# [Task to complete]
Retype, exactly as they appear below, the lines between the line holding "Kapitone kumaş satanlar" and the line holding "Olika höjder", both ends included.

# [Dataset items]

....

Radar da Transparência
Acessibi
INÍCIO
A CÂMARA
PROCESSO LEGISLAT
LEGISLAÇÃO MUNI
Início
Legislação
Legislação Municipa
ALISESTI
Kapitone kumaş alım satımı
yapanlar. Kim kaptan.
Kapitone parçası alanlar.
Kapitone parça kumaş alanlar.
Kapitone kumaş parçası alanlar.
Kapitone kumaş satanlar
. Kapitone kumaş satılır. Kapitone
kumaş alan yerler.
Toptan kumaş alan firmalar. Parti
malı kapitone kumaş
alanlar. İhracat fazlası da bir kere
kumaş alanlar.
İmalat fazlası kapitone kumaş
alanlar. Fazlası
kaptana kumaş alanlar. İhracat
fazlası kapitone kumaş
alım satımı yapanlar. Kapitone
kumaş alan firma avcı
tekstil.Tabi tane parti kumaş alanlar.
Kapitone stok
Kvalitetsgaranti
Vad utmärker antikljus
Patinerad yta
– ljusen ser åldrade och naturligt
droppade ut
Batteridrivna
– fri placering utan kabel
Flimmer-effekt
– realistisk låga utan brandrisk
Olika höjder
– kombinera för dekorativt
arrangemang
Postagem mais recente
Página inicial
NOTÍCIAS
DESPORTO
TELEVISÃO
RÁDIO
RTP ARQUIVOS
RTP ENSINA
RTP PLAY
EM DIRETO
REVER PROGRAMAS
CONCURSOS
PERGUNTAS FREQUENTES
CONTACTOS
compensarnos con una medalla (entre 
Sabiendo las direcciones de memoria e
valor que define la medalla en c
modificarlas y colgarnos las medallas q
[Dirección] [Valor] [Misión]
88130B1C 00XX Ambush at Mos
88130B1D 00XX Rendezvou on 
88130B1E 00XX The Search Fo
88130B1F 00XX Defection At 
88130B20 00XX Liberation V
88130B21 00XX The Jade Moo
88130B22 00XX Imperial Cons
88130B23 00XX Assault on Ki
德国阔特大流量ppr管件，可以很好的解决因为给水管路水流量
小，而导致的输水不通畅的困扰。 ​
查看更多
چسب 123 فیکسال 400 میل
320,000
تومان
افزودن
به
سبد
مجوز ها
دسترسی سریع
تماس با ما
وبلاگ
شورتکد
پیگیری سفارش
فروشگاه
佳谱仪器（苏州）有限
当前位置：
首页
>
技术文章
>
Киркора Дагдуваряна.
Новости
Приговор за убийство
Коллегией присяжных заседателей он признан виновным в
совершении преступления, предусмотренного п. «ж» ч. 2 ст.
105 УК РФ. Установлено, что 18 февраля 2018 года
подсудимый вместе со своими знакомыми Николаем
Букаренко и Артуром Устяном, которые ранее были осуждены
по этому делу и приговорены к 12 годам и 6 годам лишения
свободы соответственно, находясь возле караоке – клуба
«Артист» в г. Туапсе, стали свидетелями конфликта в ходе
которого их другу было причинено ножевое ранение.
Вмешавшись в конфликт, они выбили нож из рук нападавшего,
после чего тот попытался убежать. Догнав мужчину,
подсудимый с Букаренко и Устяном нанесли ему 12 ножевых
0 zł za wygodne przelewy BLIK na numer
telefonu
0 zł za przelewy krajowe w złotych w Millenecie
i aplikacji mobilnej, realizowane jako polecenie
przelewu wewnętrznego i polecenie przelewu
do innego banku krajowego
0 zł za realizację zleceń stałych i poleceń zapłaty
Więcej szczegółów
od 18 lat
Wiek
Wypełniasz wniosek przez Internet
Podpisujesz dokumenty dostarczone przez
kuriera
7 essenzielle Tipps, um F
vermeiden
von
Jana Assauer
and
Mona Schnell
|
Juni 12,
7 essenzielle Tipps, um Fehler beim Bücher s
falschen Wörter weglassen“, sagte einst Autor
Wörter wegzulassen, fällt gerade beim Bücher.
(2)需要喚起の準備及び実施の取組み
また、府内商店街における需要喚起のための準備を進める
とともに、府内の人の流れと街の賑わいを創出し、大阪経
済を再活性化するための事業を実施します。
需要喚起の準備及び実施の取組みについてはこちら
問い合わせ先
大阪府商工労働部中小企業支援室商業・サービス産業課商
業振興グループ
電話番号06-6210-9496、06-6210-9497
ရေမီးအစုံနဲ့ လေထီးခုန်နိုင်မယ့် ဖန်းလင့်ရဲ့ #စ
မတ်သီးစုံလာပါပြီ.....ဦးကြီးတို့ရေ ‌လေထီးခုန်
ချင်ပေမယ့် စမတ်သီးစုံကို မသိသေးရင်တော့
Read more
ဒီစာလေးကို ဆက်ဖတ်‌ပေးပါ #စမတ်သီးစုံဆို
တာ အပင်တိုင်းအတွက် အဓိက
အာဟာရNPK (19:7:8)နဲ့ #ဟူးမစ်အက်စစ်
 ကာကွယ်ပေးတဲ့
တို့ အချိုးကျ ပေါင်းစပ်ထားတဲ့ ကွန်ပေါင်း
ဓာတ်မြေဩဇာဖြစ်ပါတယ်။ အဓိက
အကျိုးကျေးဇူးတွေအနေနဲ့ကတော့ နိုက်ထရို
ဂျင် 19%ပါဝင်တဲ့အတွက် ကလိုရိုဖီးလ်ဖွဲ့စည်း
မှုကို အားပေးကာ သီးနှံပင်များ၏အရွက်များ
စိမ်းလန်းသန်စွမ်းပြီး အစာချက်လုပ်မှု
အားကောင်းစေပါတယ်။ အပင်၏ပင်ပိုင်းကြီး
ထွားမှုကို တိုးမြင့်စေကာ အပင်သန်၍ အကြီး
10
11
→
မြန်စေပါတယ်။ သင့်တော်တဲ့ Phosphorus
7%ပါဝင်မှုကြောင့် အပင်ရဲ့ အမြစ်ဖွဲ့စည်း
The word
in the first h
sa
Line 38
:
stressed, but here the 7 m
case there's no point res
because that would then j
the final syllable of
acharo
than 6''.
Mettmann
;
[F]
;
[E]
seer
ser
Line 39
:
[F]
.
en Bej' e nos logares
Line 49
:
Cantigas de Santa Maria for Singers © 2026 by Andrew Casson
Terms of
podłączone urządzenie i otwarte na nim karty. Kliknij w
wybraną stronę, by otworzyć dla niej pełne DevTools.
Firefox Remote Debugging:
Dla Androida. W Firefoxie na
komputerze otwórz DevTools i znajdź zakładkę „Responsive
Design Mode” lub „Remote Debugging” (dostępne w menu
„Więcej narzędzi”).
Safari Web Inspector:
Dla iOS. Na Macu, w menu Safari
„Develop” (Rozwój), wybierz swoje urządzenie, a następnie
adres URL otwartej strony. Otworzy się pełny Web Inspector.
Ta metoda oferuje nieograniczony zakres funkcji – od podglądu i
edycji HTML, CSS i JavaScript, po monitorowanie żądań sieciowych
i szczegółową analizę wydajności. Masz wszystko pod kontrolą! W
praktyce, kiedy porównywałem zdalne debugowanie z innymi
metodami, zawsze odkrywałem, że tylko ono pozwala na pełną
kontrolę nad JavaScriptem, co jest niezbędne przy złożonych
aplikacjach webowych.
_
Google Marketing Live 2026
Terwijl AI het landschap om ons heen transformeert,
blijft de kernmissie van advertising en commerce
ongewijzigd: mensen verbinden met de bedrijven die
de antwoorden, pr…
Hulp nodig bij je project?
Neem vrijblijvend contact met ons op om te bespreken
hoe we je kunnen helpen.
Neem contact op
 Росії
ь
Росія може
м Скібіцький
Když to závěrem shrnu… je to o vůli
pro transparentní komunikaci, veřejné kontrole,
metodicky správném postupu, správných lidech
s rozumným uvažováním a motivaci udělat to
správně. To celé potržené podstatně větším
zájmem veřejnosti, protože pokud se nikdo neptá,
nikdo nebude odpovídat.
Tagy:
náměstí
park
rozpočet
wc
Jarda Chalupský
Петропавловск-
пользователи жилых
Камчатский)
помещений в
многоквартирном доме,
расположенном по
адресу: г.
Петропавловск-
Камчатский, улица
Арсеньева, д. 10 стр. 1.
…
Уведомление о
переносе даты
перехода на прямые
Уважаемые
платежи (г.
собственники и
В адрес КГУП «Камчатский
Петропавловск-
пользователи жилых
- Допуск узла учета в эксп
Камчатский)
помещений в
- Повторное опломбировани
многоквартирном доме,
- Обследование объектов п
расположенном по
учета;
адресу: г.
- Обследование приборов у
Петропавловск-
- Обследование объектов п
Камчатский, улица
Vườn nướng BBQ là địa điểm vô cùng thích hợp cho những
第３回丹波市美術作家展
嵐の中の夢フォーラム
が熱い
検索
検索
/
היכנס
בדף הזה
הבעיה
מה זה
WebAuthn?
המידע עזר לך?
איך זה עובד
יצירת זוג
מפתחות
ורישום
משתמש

....

# [Answer box]
Kapitone kumaş satanlar
. Kapitone kumaş satılır. Kapitone
kumaş alan yerler.
Toptan kumaş alan firmalar. Parti
malı kapitone kumaş
alanlar. İhracat fazlası da bir kere
kumaş alanlar.
İmalat fazlası kapitone kumaş
alanlar. Fazlası
kaptana kumaş alanlar. İhracat
fazlası kapitone kumaş
alım satımı yapanlar. Kapitone
kumaş alan firma avcı
tekstil.Tabi tane parti kumaş alanlar.
Kapitone stok
Kvalitetsgaranti
Vad utmärker antikljus
Patinerad yta
– ljusen ser åldrade och naturligt
droppade ut
Batteridrivna
– fri placering utan kabel
Flimmer-effekt
– realistisk låga utan brandrisk
Olika höjder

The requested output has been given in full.